Effects of the Invention In the present invention, since most of the light emitted from the laser light source is focused by the first light focusing member, it is possible to eliminate the vignetting of light that occurs when an aperture is used as in the past. This makes it possible to further increase light utilization efficiency. In addition, since the first light condensing member can be placed away from the laser light source, it is possible to make the vertical magnification much smaller than in the past, which makes it possible to assemble the optical system with extremely high precision, unlike in the past. Moreover, by moving the second condensing member 111 in the optical axis direction, the assembly of the optical system can be adjusted accurately without shifting the condensing position on the barcode surface. It is something that can be done.

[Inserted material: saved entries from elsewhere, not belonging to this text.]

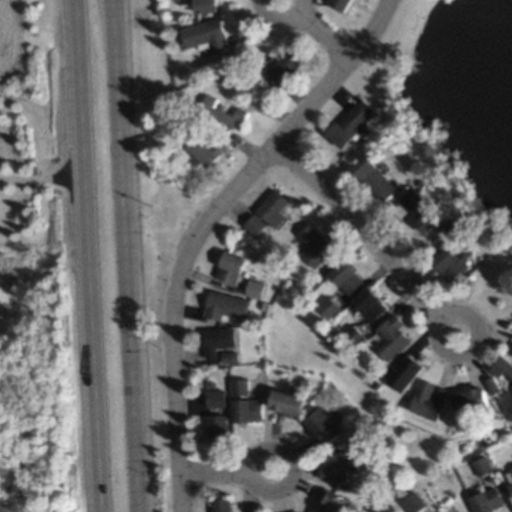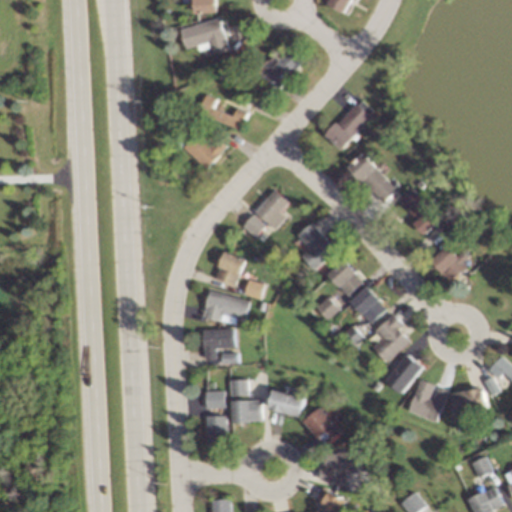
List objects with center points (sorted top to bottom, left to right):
building: (336, 3)
building: (203, 4)
road: (318, 29)
building: (203, 34)
building: (282, 64)
building: (286, 67)
building: (225, 71)
building: (222, 108)
building: (224, 112)
building: (351, 122)
building: (345, 124)
building: (175, 142)
building: (203, 147)
building: (206, 149)
building: (372, 173)
building: (430, 173)
road: (41, 175)
building: (374, 177)
building: (420, 180)
building: (416, 206)
building: (421, 210)
building: (268, 211)
building: (268, 214)
building: (454, 220)
road: (203, 224)
road: (369, 233)
building: (313, 243)
building: (317, 245)
road: (87, 255)
road: (128, 255)
building: (447, 259)
building: (450, 261)
building: (490, 264)
building: (228, 265)
building: (231, 268)
building: (344, 275)
building: (347, 277)
building: (250, 286)
building: (255, 288)
building: (365, 302)
building: (327, 304)
building: (370, 304)
building: (222, 305)
building: (226, 306)
building: (329, 307)
building: (507, 308)
building: (313, 309)
building: (350, 333)
building: (354, 334)
building: (387, 335)
building: (391, 337)
building: (214, 338)
building: (218, 340)
building: (229, 354)
building: (377, 360)
building: (502, 367)
building: (501, 368)
building: (399, 370)
building: (403, 373)
building: (487, 382)
building: (236, 384)
building: (492, 385)
building: (240, 386)
building: (425, 395)
building: (212, 396)
building: (216, 398)
building: (427, 399)
building: (464, 399)
building: (284, 400)
building: (469, 400)
building: (288, 402)
building: (244, 408)
building: (248, 410)
building: (319, 423)
building: (323, 425)
building: (215, 428)
building: (218, 429)
building: (335, 463)
building: (338, 464)
building: (478, 465)
building: (482, 466)
road: (225, 472)
building: (509, 478)
building: (509, 480)
building: (346, 481)
building: (482, 499)
building: (325, 500)
building: (412, 500)
building: (487, 500)
building: (329, 501)
building: (414, 502)
building: (218, 505)
building: (221, 505)
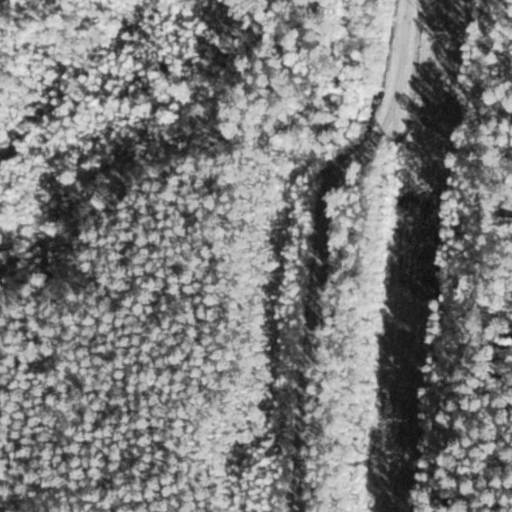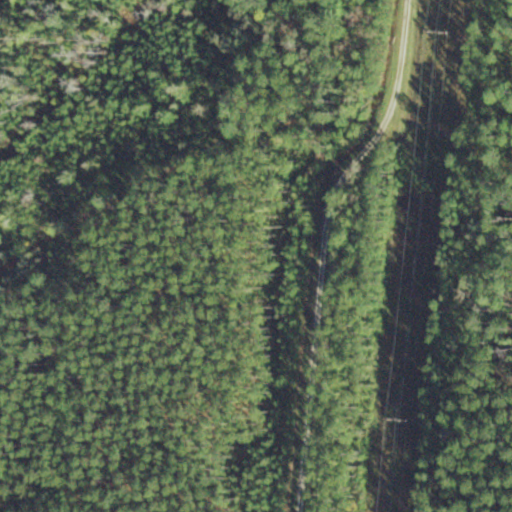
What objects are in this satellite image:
power tower: (444, 33)
power tower: (405, 419)
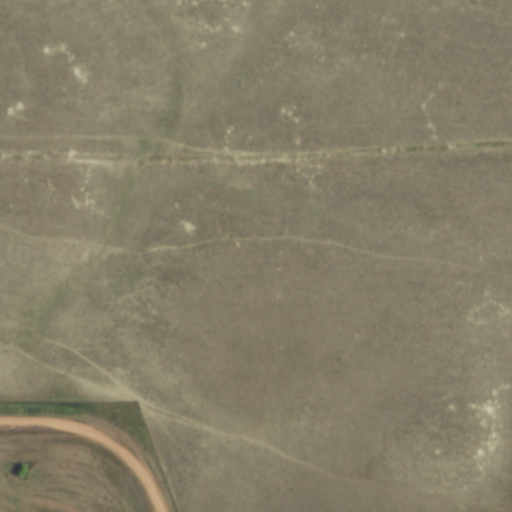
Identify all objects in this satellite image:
road: (97, 438)
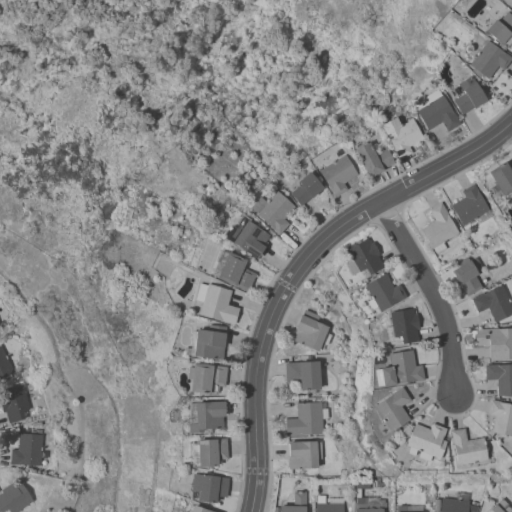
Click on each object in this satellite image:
building: (506, 2)
building: (507, 2)
building: (501, 28)
building: (501, 29)
building: (487, 59)
building: (488, 60)
building: (463, 94)
building: (465, 94)
building: (434, 111)
building: (434, 111)
building: (399, 135)
building: (400, 135)
building: (371, 158)
building: (371, 159)
building: (335, 173)
building: (335, 175)
building: (501, 177)
building: (501, 177)
building: (304, 188)
building: (303, 189)
building: (467, 205)
building: (469, 205)
building: (272, 210)
building: (271, 211)
building: (436, 228)
building: (437, 228)
building: (246, 236)
building: (247, 237)
building: (361, 258)
building: (361, 258)
road: (300, 266)
building: (232, 270)
building: (233, 272)
building: (466, 274)
building: (465, 278)
building: (381, 292)
building: (382, 293)
road: (430, 296)
building: (213, 302)
building: (493, 302)
building: (492, 303)
building: (215, 304)
building: (402, 324)
building: (402, 324)
building: (307, 330)
building: (309, 331)
building: (207, 341)
building: (494, 341)
building: (495, 341)
building: (205, 342)
building: (3, 365)
building: (4, 365)
building: (398, 369)
building: (399, 369)
building: (302, 373)
building: (302, 373)
building: (499, 376)
building: (205, 377)
building: (499, 377)
building: (205, 378)
building: (12, 402)
building: (12, 404)
building: (392, 408)
building: (390, 409)
building: (203, 415)
building: (203, 415)
building: (500, 417)
building: (500, 417)
building: (304, 419)
building: (305, 419)
building: (424, 439)
building: (425, 441)
building: (465, 447)
building: (466, 447)
building: (26, 448)
building: (25, 450)
building: (209, 451)
building: (206, 452)
building: (300, 454)
building: (301, 454)
building: (361, 484)
building: (207, 486)
building: (208, 486)
building: (13, 497)
building: (13, 497)
building: (292, 502)
building: (293, 503)
building: (326, 504)
building: (327, 504)
building: (366, 504)
building: (454, 504)
building: (368, 505)
building: (453, 505)
building: (500, 506)
building: (498, 507)
building: (404, 508)
building: (408, 508)
building: (196, 509)
building: (196, 509)
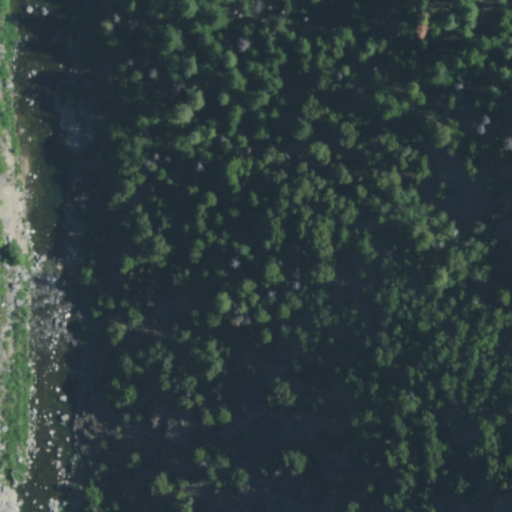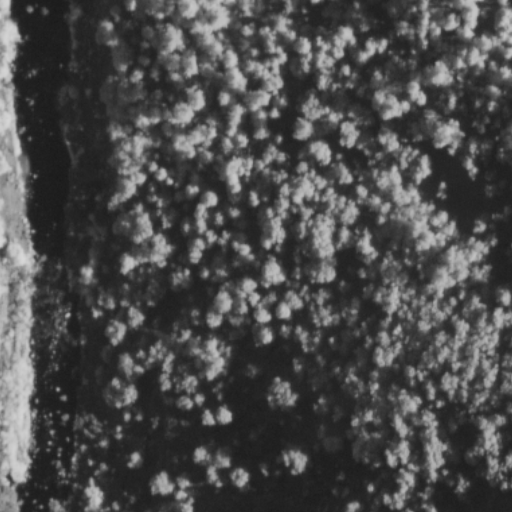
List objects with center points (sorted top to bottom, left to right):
river: (47, 256)
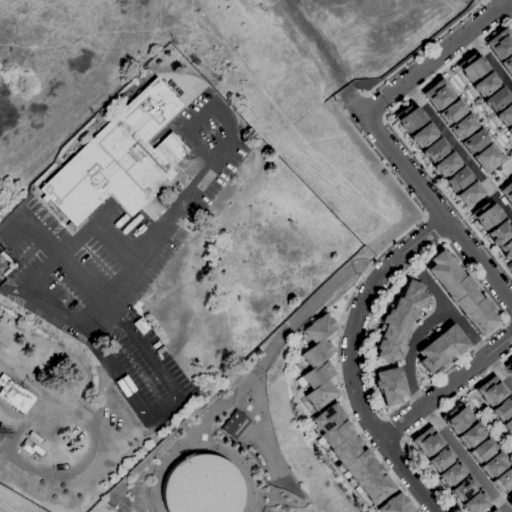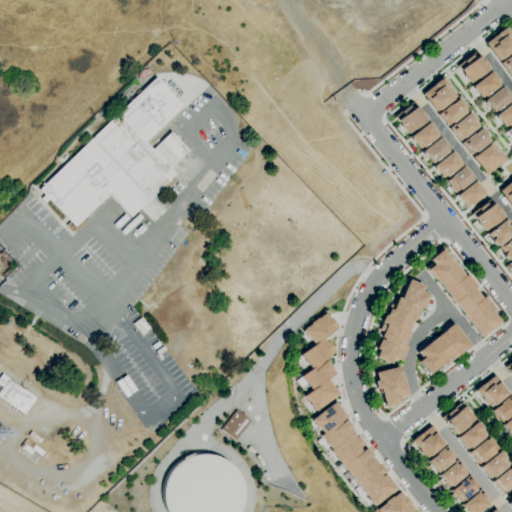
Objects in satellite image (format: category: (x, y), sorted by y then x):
road: (511, 2)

[Brief explanation of the drawing]

FIG. 1 is an optical path diagram showing an embodiment of the present invention, FIG. 2 is an optical path diagram showing a conventional example, and FIG. 3 is an explanatory diagram showing the relationship between vertical magnifications. DESCRIPTION OF SYMBOLS 1... Laser light source, 5... Light scanning member, 6... Reading surface, 7... First condensing member, 8... Second condensing member Applicant Rico Co., Ltd.

Claims (1)

[Claims] In a laser barcode scanner that scans the light emitted from a laser light source with an optical scanning member and irradiates the scanning light onto the reading surface to read information recorded on the reading surface, the light emitted from the laser light source is used. A laser barcode characterized by being provided with a first condensing member that condenses the light, and a second condensing member that narrows the light condensed by the first condensing member to a predetermined beam diameter for reading. scanner.